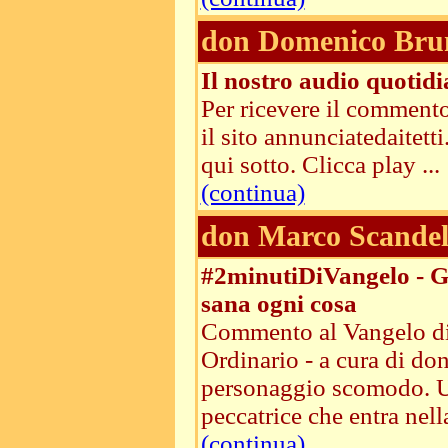
don Domenico Bru
Il nostro audio quotid
Per ricevere il commento
il sito annunciatedaitet
qui sotto. Clicca play ...
(continua)
don Marco Scandel
#2minutiDiVangelo - Gi
sana ogni cosa
Commento al Vangelo di
Ordinario - a cura di d
personaggio scomodo. Un
peccatrice che entra nella
(continua)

ABOUT THIS TASK — What are the lines from the one containing "Commento al Vangelo di" to the end of the material above? Return them exactly, and only them.

ANSWER TO THE PROBLEM —
Commento al Vangelo di
Ordinario - a cura di d
personaggio scomodo. Un
peccatrice che entra nella
(continua)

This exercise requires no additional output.